The pipeline includes 3 phases:

  • proposed –all projects that are mentioned but may not have much information or formal plans in place
  • planning – projects which have begun formal planning such as appointing developers and architects or applying for council approval
  • under construction – projects where the ground has been broken on the construction site.

Projects that have recently opened, or been abandoned or deferred, are deemed to have exited the pipeline in that year.
In 2019– 20 there were:

  • 26 projects valued at $9.8 billion in the proposed phase
  • 138 projects valued at $15.6 billion in the planning phase
  • 91 projects valued at $18.2 billion in the under construction phase

Most of the projects in the accommodation and arts, recreation and business services space were in the planning phase. However, due to the long-term nature and complexity of aviation projects, most were under construction.


Mixed-use developments

The investment pipeline excludes mixed-use developments. These are a combination of short-term accommodation, and residential, commercial or leisure spaces. Although they were not included in the pipeline, mixed-use developments offer significant value to Australian tourism.

Over the last 3 years, mixed-use investments included more hotel rooms than stand-alone accommodation. In 2017–18 mixed-use investments surged. This reflects the growing popularity of these investments from the Asian market.
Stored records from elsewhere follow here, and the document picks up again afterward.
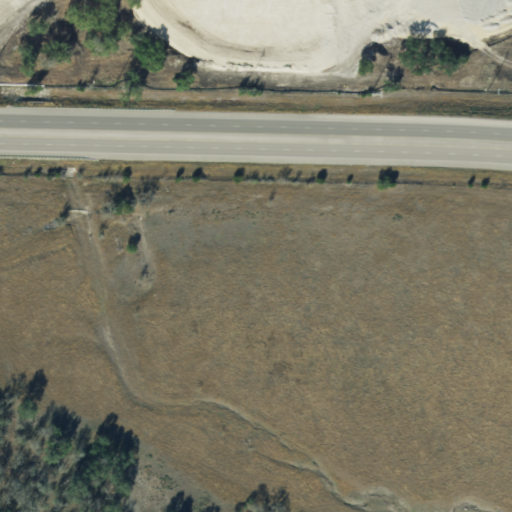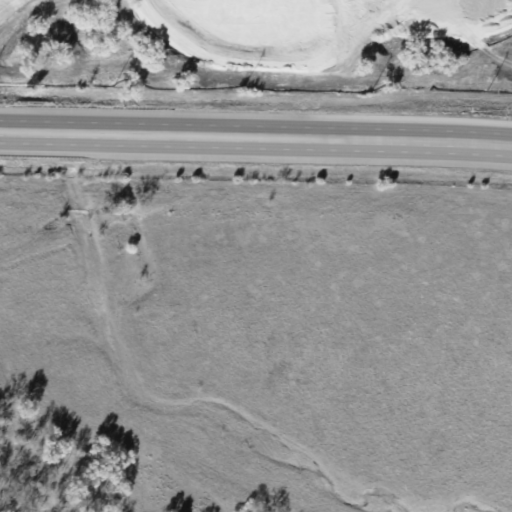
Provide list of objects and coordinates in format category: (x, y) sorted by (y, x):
road: (255, 135)
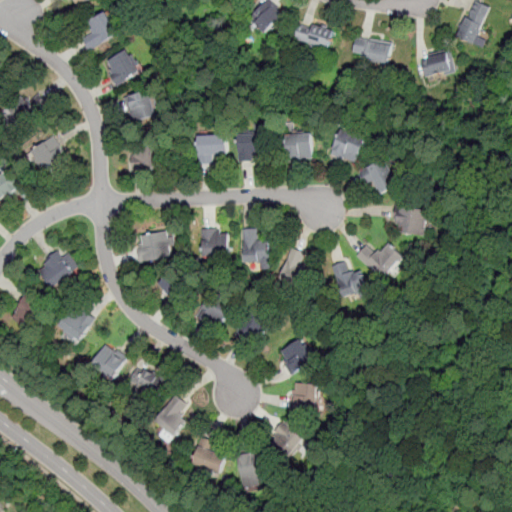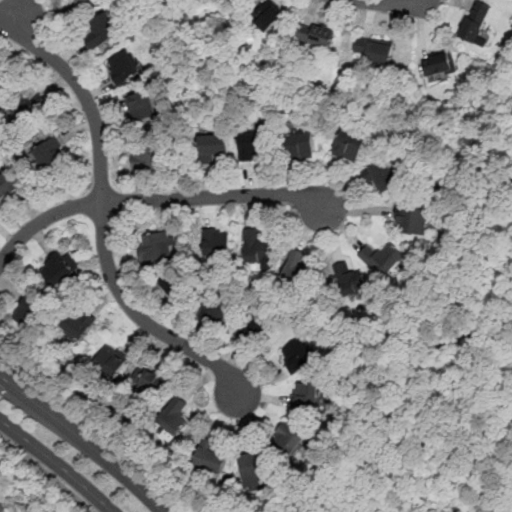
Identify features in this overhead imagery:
building: (80, 1)
building: (78, 2)
road: (381, 3)
building: (267, 14)
building: (267, 15)
building: (474, 22)
building: (475, 22)
building: (101, 30)
building: (101, 30)
building: (315, 35)
building: (315, 36)
building: (375, 49)
building: (374, 51)
building: (438, 63)
building: (436, 65)
building: (123, 66)
building: (123, 66)
building: (141, 105)
building: (141, 105)
building: (26, 107)
building: (253, 144)
building: (253, 144)
building: (214, 145)
building: (300, 145)
building: (348, 145)
building: (302, 146)
building: (349, 146)
building: (213, 147)
building: (50, 154)
building: (49, 155)
building: (145, 158)
building: (146, 158)
building: (379, 173)
building: (381, 175)
building: (8, 183)
building: (9, 184)
road: (156, 200)
building: (411, 219)
building: (412, 219)
road: (103, 220)
building: (216, 241)
building: (214, 242)
building: (156, 245)
building: (155, 246)
building: (256, 247)
building: (256, 248)
building: (381, 258)
building: (382, 259)
building: (295, 263)
building: (60, 268)
building: (297, 268)
building: (60, 269)
building: (348, 278)
building: (349, 278)
building: (175, 285)
building: (216, 308)
building: (214, 311)
building: (28, 312)
building: (28, 313)
building: (77, 323)
building: (257, 323)
building: (79, 324)
building: (251, 327)
building: (296, 355)
building: (297, 356)
building: (110, 360)
building: (110, 363)
building: (153, 379)
building: (151, 381)
building: (304, 395)
building: (307, 395)
building: (189, 412)
building: (173, 416)
building: (173, 417)
road: (93, 430)
park: (477, 434)
road: (84, 440)
building: (290, 441)
building: (291, 442)
building: (209, 457)
building: (211, 458)
road: (57, 463)
building: (253, 468)
building: (253, 468)
road: (47, 471)
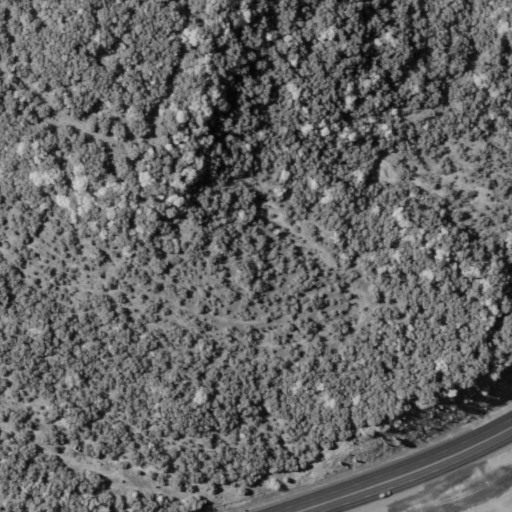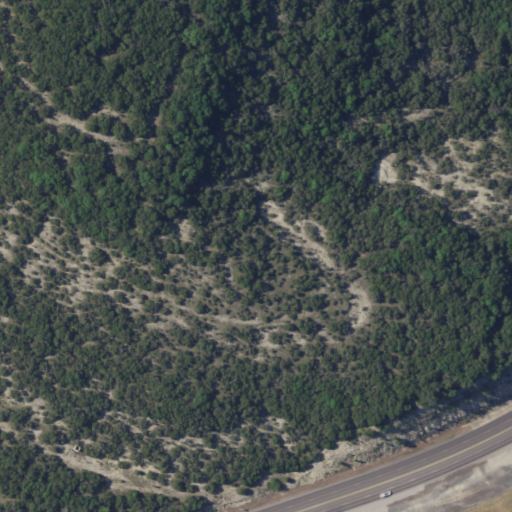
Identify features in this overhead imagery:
road: (408, 472)
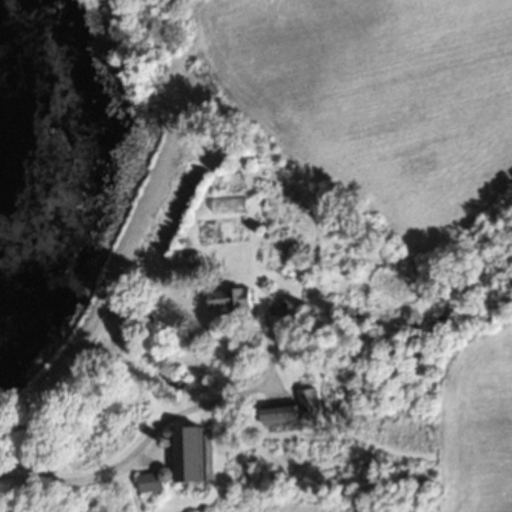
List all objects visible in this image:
building: (232, 301)
building: (277, 312)
building: (292, 410)
road: (138, 443)
building: (182, 463)
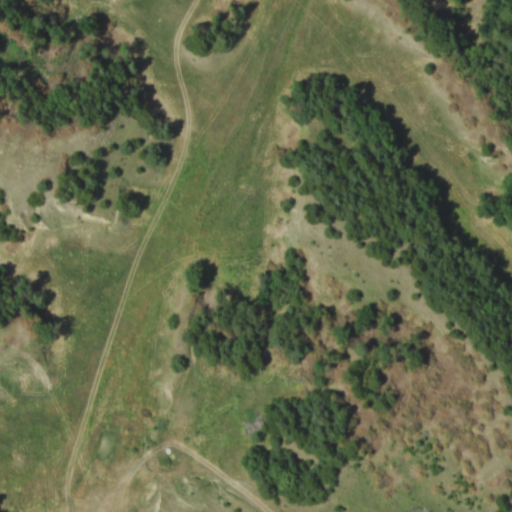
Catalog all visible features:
road: (247, 494)
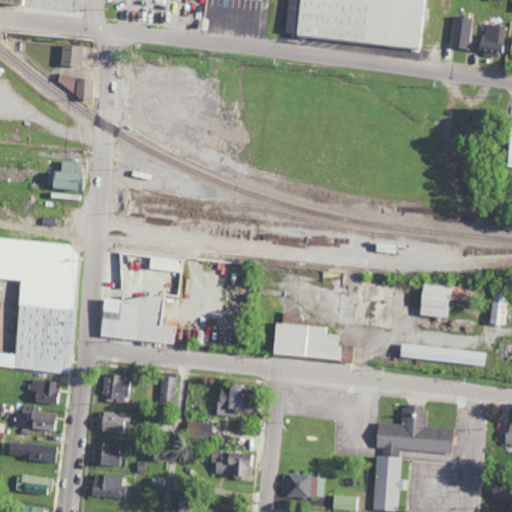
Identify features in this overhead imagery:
building: (10, 2)
road: (94, 13)
building: (361, 20)
building: (357, 21)
building: (460, 33)
building: (491, 39)
building: (510, 46)
road: (256, 47)
building: (69, 54)
building: (77, 85)
building: (509, 145)
building: (65, 175)
railway: (237, 189)
railway: (274, 213)
railway: (320, 228)
road: (48, 234)
railway: (463, 239)
building: (164, 263)
railway: (352, 268)
road: (94, 271)
building: (438, 297)
building: (40, 302)
building: (498, 307)
building: (133, 319)
building: (303, 338)
building: (440, 353)
road: (300, 371)
building: (168, 387)
building: (114, 388)
building: (44, 391)
building: (231, 399)
building: (33, 418)
building: (114, 422)
building: (199, 429)
building: (412, 433)
building: (508, 433)
road: (177, 434)
road: (276, 440)
building: (31, 451)
building: (157, 452)
road: (477, 452)
building: (105, 453)
building: (232, 463)
building: (386, 483)
building: (32, 484)
building: (304, 485)
building: (106, 486)
building: (500, 491)
building: (345, 502)
building: (29, 508)
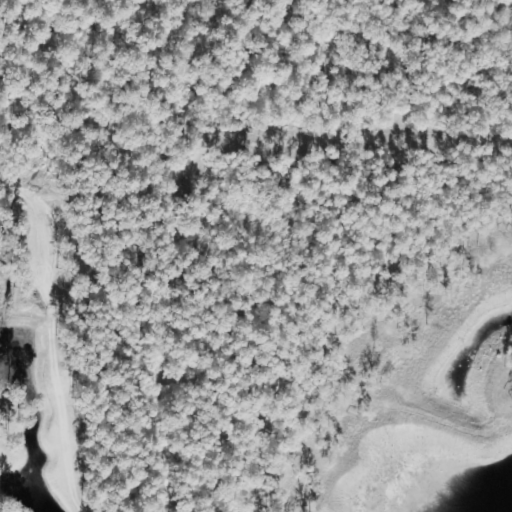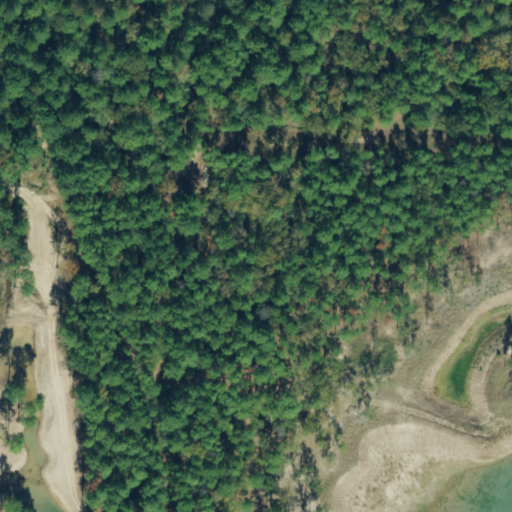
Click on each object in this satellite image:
road: (165, 273)
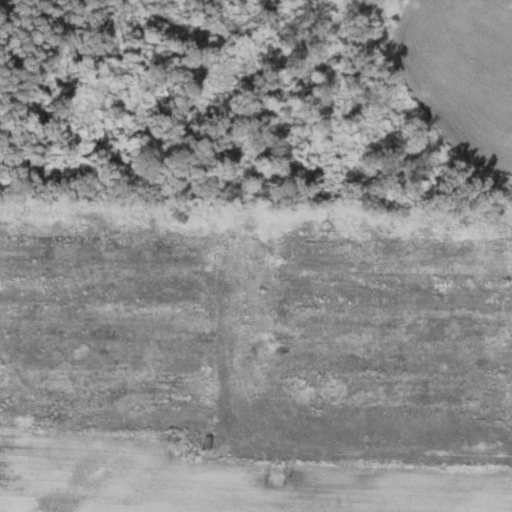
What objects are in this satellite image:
building: (105, 254)
building: (397, 258)
building: (104, 322)
building: (397, 327)
building: (113, 388)
building: (413, 392)
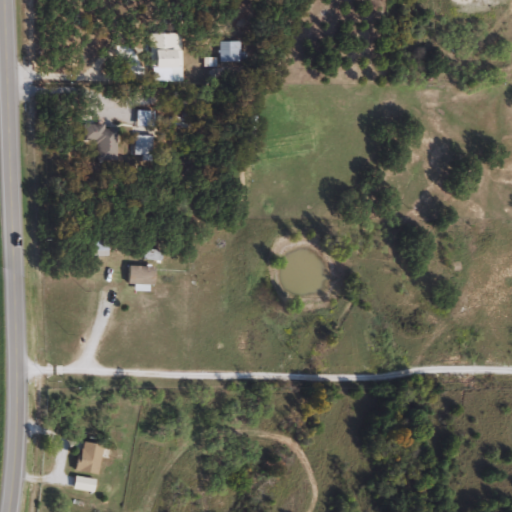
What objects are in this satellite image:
building: (224, 49)
building: (224, 49)
building: (161, 55)
building: (162, 56)
building: (141, 118)
building: (141, 118)
building: (178, 119)
building: (179, 120)
building: (244, 125)
building: (245, 126)
building: (100, 139)
building: (101, 140)
building: (140, 143)
building: (140, 144)
building: (96, 247)
building: (96, 247)
road: (11, 256)
building: (137, 274)
building: (138, 274)
road: (263, 376)
building: (86, 456)
building: (86, 457)
building: (80, 483)
building: (81, 483)
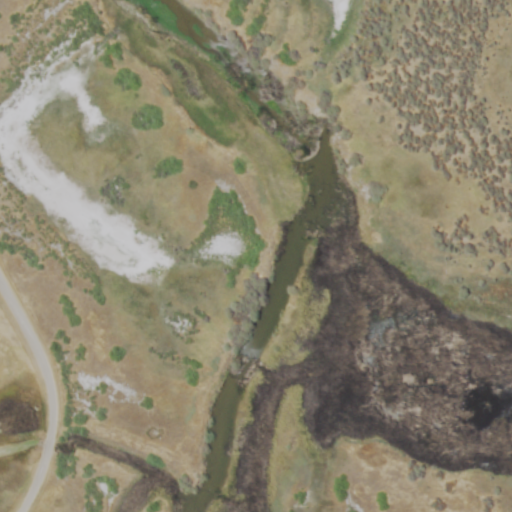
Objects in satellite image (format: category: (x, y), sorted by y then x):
road: (45, 399)
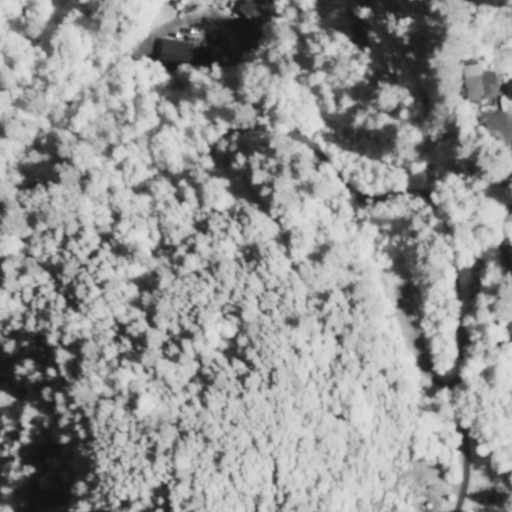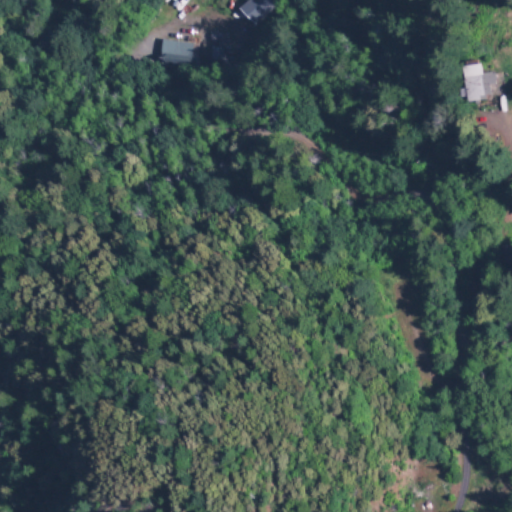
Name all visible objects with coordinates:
building: (253, 8)
building: (176, 52)
building: (476, 82)
road: (254, 162)
road: (436, 297)
road: (438, 396)
road: (495, 429)
road: (353, 451)
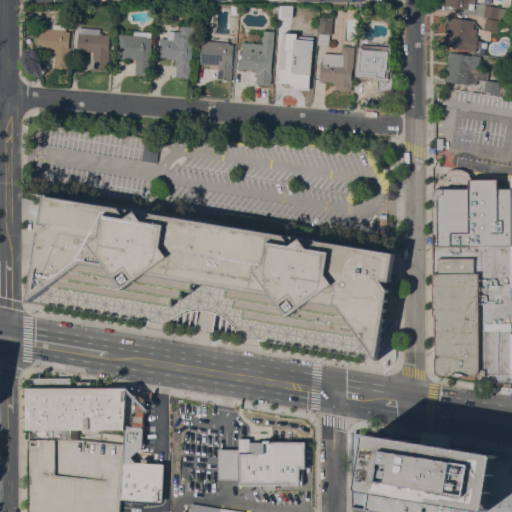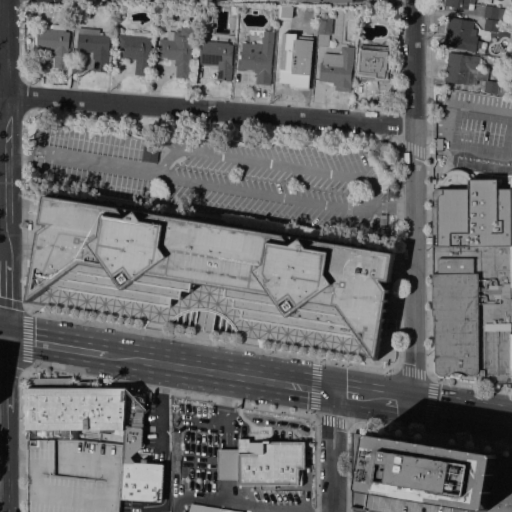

In 2019–20 there were 148 mixed-use developments valued at $57.9 billion with the potential to add 29,800 rooms to accommodation supply. By comparison, the 2018–19 pipeline contained 150 projects, valued at $55.8 billion with the potential to add 30,600 rooms. While the value of mixed-use developments increased by $2.1 billion in 2019-20, the overall rooms and number of projects has fallen. This indicates greater investment in the non-tourism component of these developments such as residences and offices spaces.

The number of rooms fell slightly in 2019–20 compared to 2018–19. However, 2,300 rooms were introduced into accommodation supply due to completions.